At moments he missed the learned talk of Cambridge; at times he grew depressed when he considered the gap in knowledge between himself and the poor dull fellows he commanded--they were brave beyond reason, but, alas, untutored. Young Call, it was true, was eager to learn, and Augustus McCrae sometimes mimicked a few lines of Latin picked up in some Tennessee school. But, the truth was, the men were ignorant, which is why, from time to time, with no immediate enemy to confront, he had started giving little impromptu lectures on the great battles of history. It was true that the little butte to the west did not look much like an Alp, but it was the only hill in sight, and would have to serve.

"No, you see, Hannibal and his elephants were on the wrong side of the hills--or at least he wanted his enemies to think so," Scull said, pacing back and forth, his brandy glass in his hand. He hated to drink brandy out of anything but glass. On every patrol he carefully wrapped and packed six brandy glasses, but, despite his caution, he would usually be reduced to taking his brandy out of a tin cup before the scout was finished.

"What was he doing with elephants if he was out there in the snows?" Augustus asked. He hated it when the Captain got in one of his lecturing moods--though, since as far as he could tell they were just wandering aimlessly now, it probably didn't much matter whether they were riding or getting a history lesson. Now there the Captain was, drunk on brandy, pointing at some dull little hill and prattling on about Hannibal and elephants and snow and Alps and Romans.

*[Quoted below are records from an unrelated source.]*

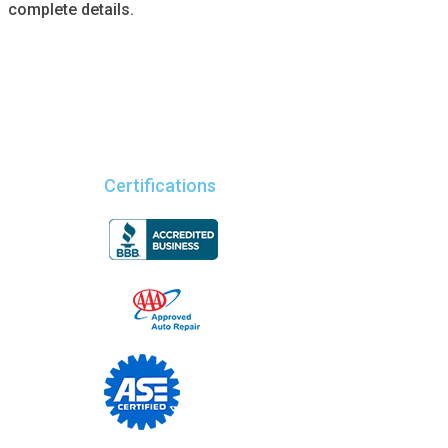
complete details.
Certifications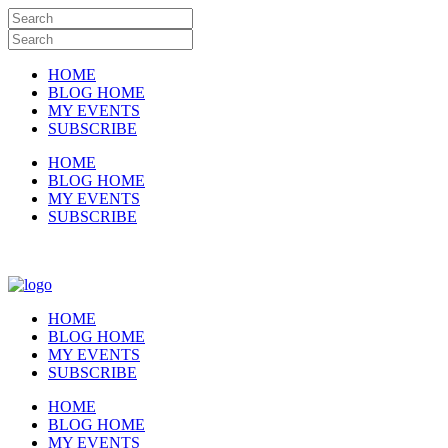
HOME
BLOG HOME
MY EVENTS
SUBSCRIBE
HOME
BLOG HOME
MY EVENTS
SUBSCRIBE
HOME
BLOG HOME
MY EVENTS
SUBSCRIBE
HOME
BLOG HOME
MY EVENTS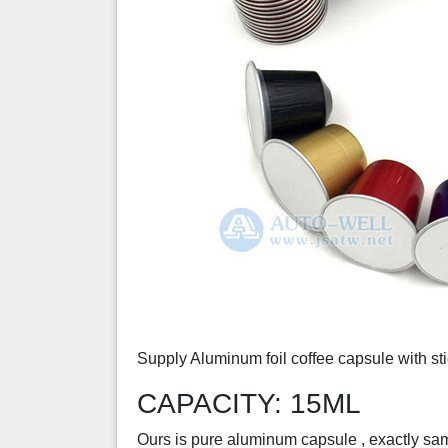
Supply Aluminum foil coffee capsule with stic
CAPACITY: 15ML
Ours is pure aluminum capsule , exactly same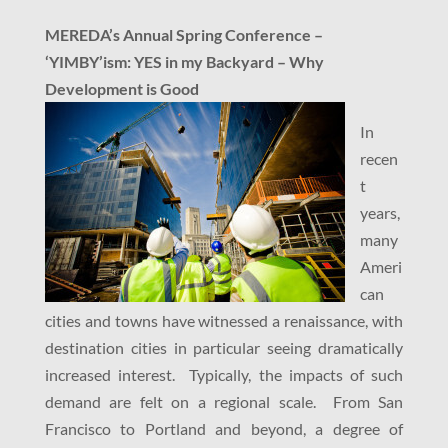
MEREDA’s Annual Spring Conference –
‘YIMBY’ism: YES in my Backyard – Why
Development is Good
In
recen
t
years,
many
Ameri
can
cities and towns have witnessed a renaissance, with
destination cities in particular seeing dramatically
increased interest. Typically, the impacts of such
demand are felt on a regional scale. From San
Francisco to Portland and beyond, a degree of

Gus could not remember ever having heard of Hannibal, and he did not expect to enjoy any lecture he might receive, mainly because one of his socks had wrinkled up inside his boot somehow and left him a painful blister on the bottom of his foot. He wanted to be back in Austin. If he limped into the Forsythe store looking pitiful enough Clara might tend to his blister and permit him a kiss besides. Instead, all he had in the way of comfort was a mug of coffee and a piece of sandy bacon, and even that comfort was ending. Deets had just confided in him that they only had bacon for one more day.

"Why, Hannibal was African," Scull said. "He was a man of Carthage, and not the only great commander to use war elephants, either.

Alexander the Great used them in India and Hannibal took his on over the Alps, snow or no snow, and fell on the Romans when they least expected it. Brilliant fighting, I call it." Call tried to imagine the scene the Captain was describing--the great beasts winding up and up, into the snowy passes--but he had never seen an elephant, just a few pictures of them in books. Though he knew most of the rangers found it boresome when the Captain started in lecturing, he himself enjoyed hearing about the battles Captain Scull described. His reading ability was slowly improving, enough so that he hoped, in time, to read about some of the battles himself.